■ **TUGAS YANG DIBERIKAN A**
Dalam bagian dokumen tentang standar kemiskinan, berapa batas kemiskinan ekstrem per hari setelah PBB merevisinya pada tahun 2015?
######
Penentuan ambang batas kemiskinan tersebut dipertanyakan banyak kalangan. pasalnya, standar Pemerintah dalam menentukan angka kemiskinan tidak logis. Bayangkan, setiap orang dengan pengeluaran Rp 15 ribu rupiah perhari, misalnya, dianggap telah sejahtera. Mereka dianggap bukan orang miskin. Padahal jelas, dengan Rp 15 ribu perhari, orang hanya bisa makan sekali sehari. Itu pun alakadarnya. Lagi pula, manusia hidup tak cuma butuh makan. Apalagi cuma sekali sehari. Manusia hidup juga butuh pakaian, tempat tinggal, pendidikan, kesehatan, biaya transportasi, dll. Faktanya, semua itu tidak gratis.
Jelas standar kemiskinan Rp 13 ribu perhari sangat merendahkan orang miskin. Apalagi PBB pada tahun 2015 telah merevisi pengukuran kemiskinan ekstrem yang semula 1,25 dolar (AS) menjadi 1,9 dolar (AS). Berdasarkan standar ini orang dinyatakan sangat miskin jika memiliki pendapatan/pengeluaran kurang dari 1,9 dolar perhari (sekitar Rp 27.550 perhari). Jika standar PBB ini digunakan maka jumlah warga yang terkategori amat miskin akan melejit, bisa mencapai 30 persen warga Indonesia atau lebih dari 75 juta orang.
######
■ **TUGAS YANG DIBERIKAN B**
Temukan semua baris yang memuat string "heart", lalu salin setiap baris itu secara utuh. Huruf besar dan kecil dibedakan.
######
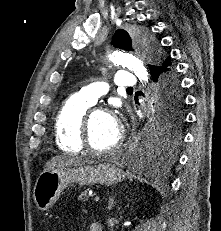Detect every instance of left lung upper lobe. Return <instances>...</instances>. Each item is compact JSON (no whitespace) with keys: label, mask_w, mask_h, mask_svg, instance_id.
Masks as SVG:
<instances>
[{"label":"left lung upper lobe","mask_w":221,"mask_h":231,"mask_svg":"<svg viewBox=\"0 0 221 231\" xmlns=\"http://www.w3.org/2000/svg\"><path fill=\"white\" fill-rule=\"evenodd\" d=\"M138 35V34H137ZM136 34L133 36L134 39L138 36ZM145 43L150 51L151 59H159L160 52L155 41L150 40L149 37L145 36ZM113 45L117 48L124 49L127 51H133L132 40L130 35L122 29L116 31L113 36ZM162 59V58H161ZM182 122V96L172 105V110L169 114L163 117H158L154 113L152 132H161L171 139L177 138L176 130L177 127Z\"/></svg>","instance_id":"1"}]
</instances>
######
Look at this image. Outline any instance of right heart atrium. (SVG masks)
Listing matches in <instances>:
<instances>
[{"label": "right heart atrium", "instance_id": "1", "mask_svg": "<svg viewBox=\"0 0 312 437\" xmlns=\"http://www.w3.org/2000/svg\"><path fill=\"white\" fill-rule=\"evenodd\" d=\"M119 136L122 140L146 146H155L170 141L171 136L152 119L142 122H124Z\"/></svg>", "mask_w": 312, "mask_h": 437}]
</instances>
######
■ **HASIL YANG BENAR A**
1,9 dolar (AS) per hari, sekitar Rp 27.550.

■ **HASIL YANG BENAR B**
Look at this image. Outline any instance of right heart atrium. (SVG masks)
[{"label": "right heart atrium", "instance_id": "1", "mask_svg": "<svg viewBox=\"0 0 312 437\" xmlns=\"http://www.w3.org/2000/svg\"><path fill=\"white\" fill-rule=\"evenodd\" d=\"M119 136L122 140L146 146H155L170 141L171 136L152 119L142 122H124Z\"/></svg>", "mask_w": 312, "mask_h": 437}]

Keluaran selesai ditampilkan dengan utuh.